The frightening howl of the Arctic winter wind caused Wilfred Ntiamoah to get his Master of Public Health at the University of Waterloo eight years ago.
Today, Ntiamoah (MPH ’12) is the director of population health in the Qikiqtaaluk region of Nunavut (also known as the Baffin region), where he is responsible for the implementation of public health programs in 11 communities spread across a vast, sparsely populated landscape.
He and his team of about 20 people travel extensively, reaching out to people in the communities of Pond Inlet, Igloolik, Arctic Bay, Hall Beach, Resolute Bay, Grise Fiord, Pangnirtung, Cape Dorset, Clyde River, Qikiqtarjuaq and Kimmirut.
They offer programs in nutrition and healthy eating, food security, help with chronic illnesses such as diabetes, as well as environmental issues like water quality, mould and more. They help people quit smoking, help prevent rabies in dogs and help the communities get funding for a whole array of programs that make a big difference in the everyday lives of people in Canada’s most remote places.
Needless to say, Ntiamoah has become more used to the Arctic wind over the years, but it was a bit of shock in 2008 when the native of Ghana, West Africa, who had previously lived in places like Toronto and Edmonton, arrived in the western part of Nunavut in his role as an environmental health officer based in the tiny hamlet of Kugluktuk.
“My children and my wife were in Edmonton and I was lonely; I felt like I was at boarding school,” he says. “I had no Wi-Fi. Even the internet was still a big deal in Nunavut at that time.” He arrived in the month of November, in the throes of the Arctic winter. “It gets so cold and the wind can frighten you. It's scary.”
Friends in Ottawa encouraged him to pursue a Master of Public Health (MPH), both to help his career and also to have something to do when he got home at night. He already had an environmental health degree from Ryerson, obtained in the 1980s after he arrived in Canada from Ghana. A Master of Public Health was not offered in many places in Canada, so he was thrilled when he discovered that Waterloo had an MPH program and that he could take the courses remotely while working in Nunavut. Then, last year, he completed a graduate diploma in food safety and quality assurance at Guelph.

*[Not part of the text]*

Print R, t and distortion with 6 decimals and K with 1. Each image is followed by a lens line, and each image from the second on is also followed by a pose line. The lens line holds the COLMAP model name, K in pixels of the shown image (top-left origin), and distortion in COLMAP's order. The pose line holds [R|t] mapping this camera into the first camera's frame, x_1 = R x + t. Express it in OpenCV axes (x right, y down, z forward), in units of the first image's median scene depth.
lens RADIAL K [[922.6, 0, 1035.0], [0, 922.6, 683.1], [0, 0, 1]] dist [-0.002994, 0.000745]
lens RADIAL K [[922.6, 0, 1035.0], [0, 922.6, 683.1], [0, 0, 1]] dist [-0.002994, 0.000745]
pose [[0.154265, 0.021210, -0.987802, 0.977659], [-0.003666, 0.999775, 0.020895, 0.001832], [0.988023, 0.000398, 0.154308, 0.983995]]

Today, the programs his office provides are having a huge impact on the health of communities in the Qikiqtaaluk (Baffin) region. The programs include pre-natal nutrition, food safety courses to help reduce food-borne illnesses and tobacco cessation programs to help people in the region quit smoking. There is even a dog vaccination program because dogs are an important part of northern community life and by vaccinating the dogs, it helps prevent rabies.

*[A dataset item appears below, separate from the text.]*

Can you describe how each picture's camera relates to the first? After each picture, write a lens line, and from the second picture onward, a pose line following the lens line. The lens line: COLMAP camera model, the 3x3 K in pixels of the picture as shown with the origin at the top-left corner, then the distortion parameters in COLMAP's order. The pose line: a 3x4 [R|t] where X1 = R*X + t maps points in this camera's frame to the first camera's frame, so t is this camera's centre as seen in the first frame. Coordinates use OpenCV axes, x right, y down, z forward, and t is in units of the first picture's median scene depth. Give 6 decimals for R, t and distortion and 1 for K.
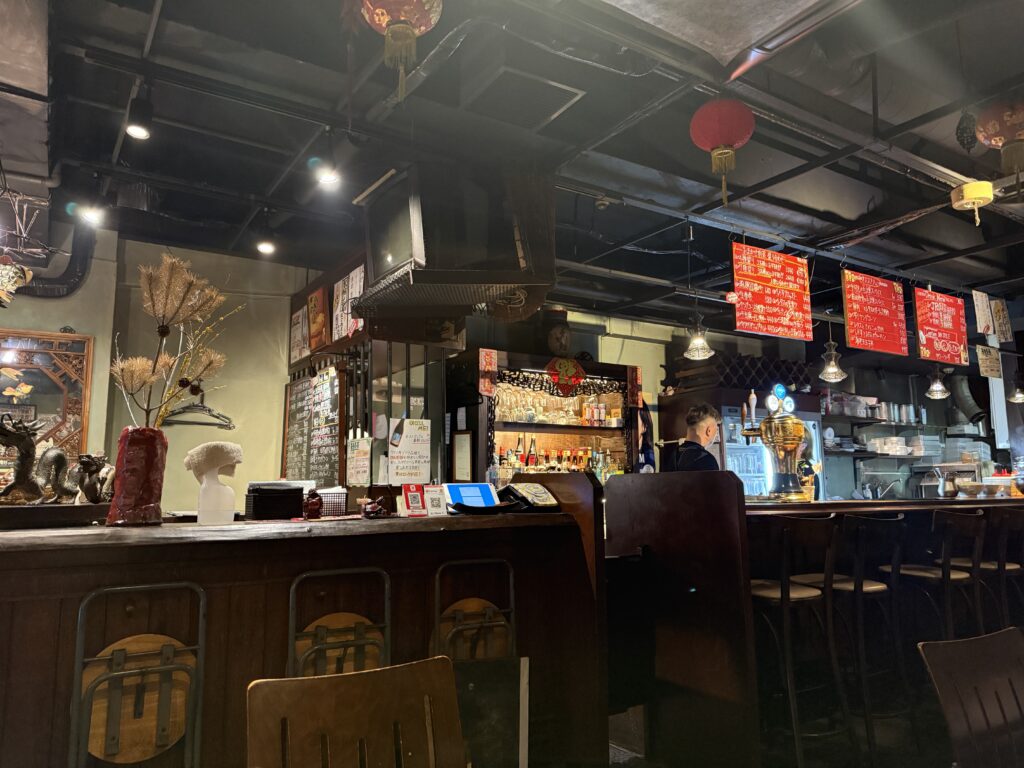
lens RADIAL K [[724.8, 0, 512.0], [0, 724.8, 384.5], [0, 0, 1]] dist [0.002336, -0.000219]
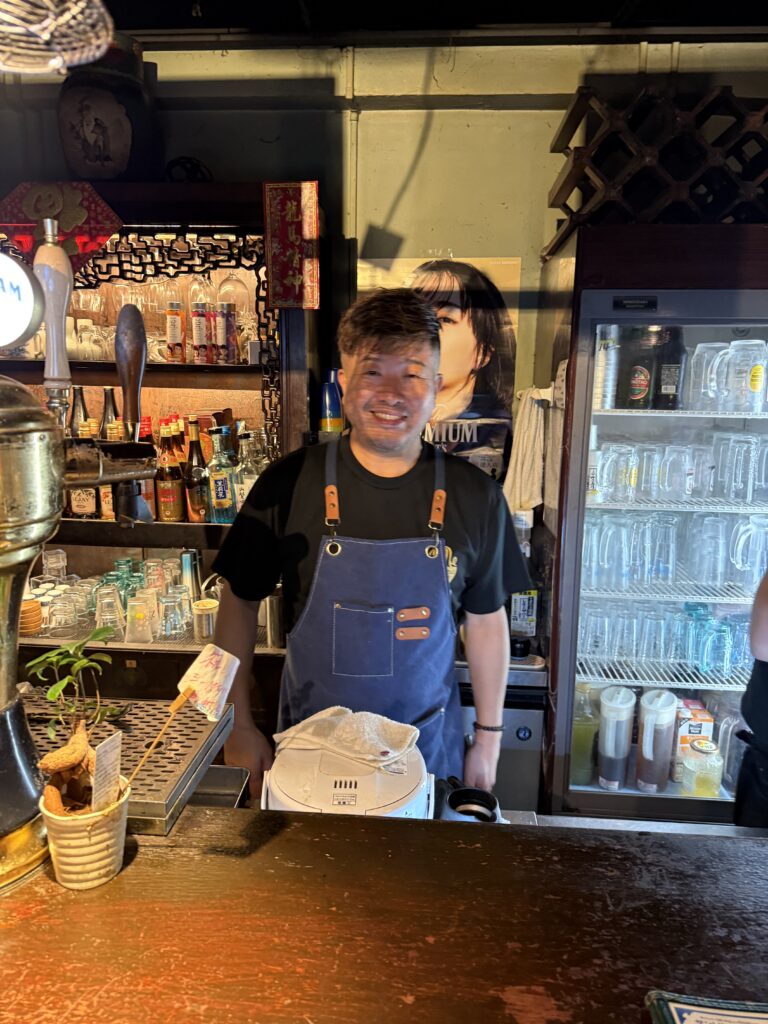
lens RADIAL K [[724.8, 0, 383.2], [0, 724.8, 510.8], [0, 0, 1]] dist [0.002336, -0.000219]
pose [[0.802147, 0.127915, -0.583265, 0.397438], [0.060821, 0.954204, 0.292910, 0.023609], [0.594022, -0.270432, 0.757631, 0.680979]]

“I have never heard of a case of human rabies here in Nunavut because our programs are very effective,” Ntiamoah says.
Ntiamoah says without the MPH degree, he probably wouldn’t be in the role he has now. The courses he took were not just about public health, but also administration and management. Those aspects of the degree are critical to Ntiamoah’s current leadership role. The courses also dealt with socio-economic issues, which are extremely important in building healthy communities in the north, he adds.
Ntiamoah keeps in touch with some of his professors at Waterloo who have been mentors for him in his career. He tries to encourage integrating knowledge about northern communities in the courses because he says the issues in Canada’s north affect the south and vice-versa. Meanwhile, the feedback from people in the Nunavut communities in his region has been extremely gratifying, Ntiamoah says.
“We get calls from people we have helped who say thank you. It really makes us feel that we are doing something useful for society.”